42 camponeses ameaçados de morte foram assassinados em 11 anos

Publicado em terça-feira, Maio 31, 2011 ·

campoA Comissão Pastoral da Terra (CPT) informou que, entre 2000 e 2011, 42 camponeses que foram ameaçados de morte vieram a ser assassinados. Anualmente, a CPT divulga relatórios que apontam os camponeses que receberam ameaças de morte no ano anterior.

Na década passada, agricultores receberam 1.855 ameaças de morte ao todo. Do total, 207 foram ameaçados duas ou mais vezes. Destes, 42 foram mortos e outros 30 sofreram tentativas de assassinato. Só no Pará ocorreram dezesseis mortes, o campeão em violência no campo. Em segundo aparece o Mato Grosso, com oito mortes (veja a lista no final do texto).
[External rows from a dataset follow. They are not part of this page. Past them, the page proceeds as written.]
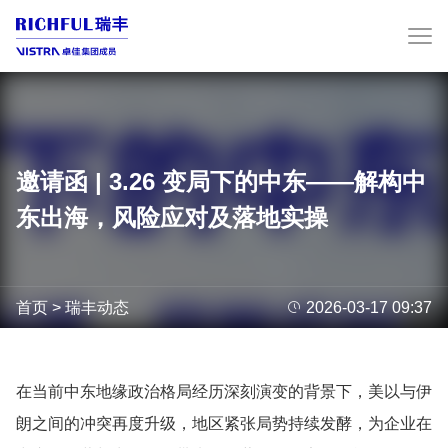
邀请函 | 3.26 变局下的中东——解构中
东出海，风险应对及落地实操
首页
>
瑞丰动态

2026-03-17 09:37
在当前中东地缘政治格局经历深刻演变的背景下，美以与伊
朗之间的冲突再度升级，地区紧张局势持续发酵，为企业在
A lista deste ano, divulgada em abril, aponta que 125 pessoas, entre ambientalistas, camponeses e lideranças sindicais do campo sofreram ameaças de morte em 2010. Os Estados do Pará e do Amazonas são os campeões de ameças, com 30 registros cada. O Maranhão vem na sequência, com 37 ocorrências de ameaças – clique aqui para ver a lista em PDF.

Ainda segundo a CPT, ocorreram 401 assassinatos no campo entre 2000 e 2010.

Onda de mortes

Três dos quatro camponeses mortos na semana passada estão entre os que foram ameaçados mais de uma vez entre 2000 e 2010.

O casal de castanheiros José Cláudio Ribeiro da Silva, 52, e Maria do Espírito Santo da Silva, 50, executados na terça-feira (24) em Nova Ipixuna (PA), estavam na lista dos ameaçados de morte divulgada neste ano, referente a ameaças sofridas em 2010. Os nomes dos dois também apareceram nas listas de 2004, 2005 e 2010. José Cláudio ainda aparece sozinho nos relatórios de 2001, 2002 e 2009.

Agricultor anunciou que poderia morrer

Durante uma conferência realizada em novembro de 2010, José Cláudio afirmou que recebia ameaças de morte e que poderia ser morto a qualquer momento.

Também foi morto em Nova Ipixuna o agricultor Eremilton Pereira dos Santos, 25, cujo corpo foi encontrado nesse domingo (29) no mesmo assentamento onde o casal Silva residia. A polícia investiga se há relação entre os crimes.

Já Adelino Ramos, o Dinho, liderança do Movimento Camponês Corumbiara (MCC), morto na sexta-feira (67) em enquanto vendia verduras no distrito de Vista Alegre do Abunã, em Porto Velho, figurou na lista de 2008 e em edições anteriores.

Dinho foi um dos sobreviventes do massacre de Corumbiara ocorrido em agosto de 1995, no qual pelo menos 12 pessoas, entre elas crianças, morreram nas mãos de pistoleiros e policiais militares. Assim como o casal Silva, o líder do MCC denunciava a ação de madeireiros ilegais que atuavam nas divisas dos Estados de Rondônia, Acre e Amazonas.